In the end though, Afzal will have to convince the minority shareholders of TdC that the deals being proposed are for the long-term good of the comanpy and not aimed solely at benefiting him or other individuals personally. No wonder Afzal has been busy trying to explain this deal to analysts and fund managers over the last few days.
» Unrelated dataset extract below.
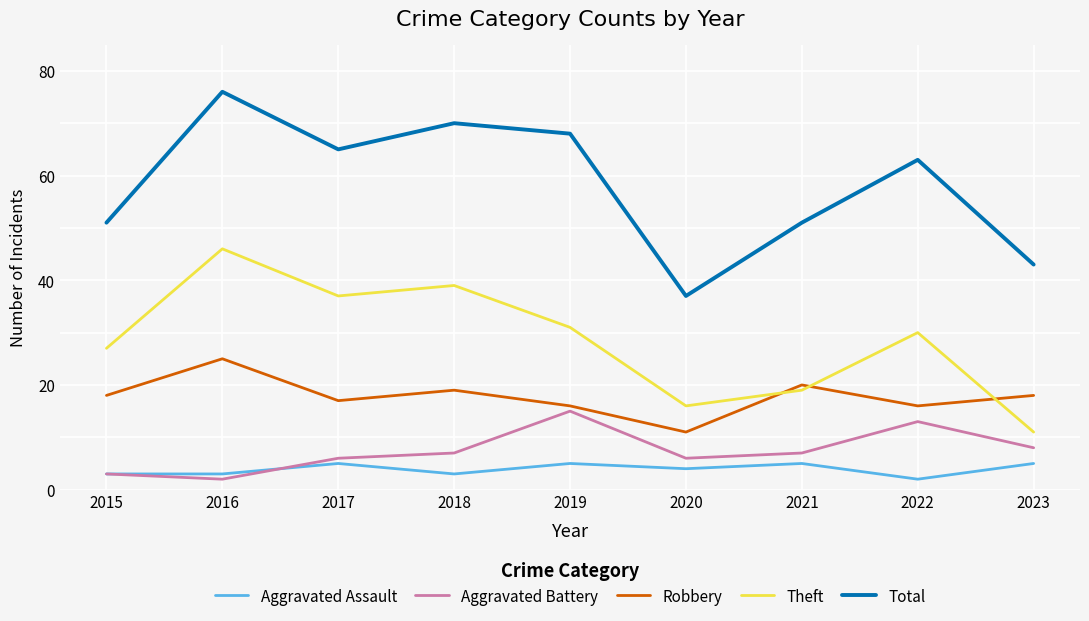

Where is the first local maximum for Aggravated Assault?

2017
The proposals in a nutshell
TIME dotCom Bhd (TdC) announced on Monday that it proposed to buy three companies for RM339mil. The three companies were AIMS Group, which would be acquired for RM128mil, of which RM38.4mil would be in cash, Global Transit Communications Sdn Bhd (GTC) for RM106mil in stock and Global Transit Ltd (GTL) for RM105mil, of which RM52.5mil would be in cash and the balance in shares. It also proposed to make a capital repayment to existing shareholders totalling RM50.6mil, equal to 2 sen a share, as well as a 90% capital reduction and share consolidation exercise.
TdC, which has a paid-up capital of RM2.53bil, comprising 2.53 billion shares of RM1 each, is proposing to cancel 90 sen of the par value of its shares. It is proposing to then consolidate its 2.53 billion 10 sen par value shares into 506.15 million 50 sen par value shares, on the basis of five shares of 10 sen par value into one share of 50 sen par value in TdC.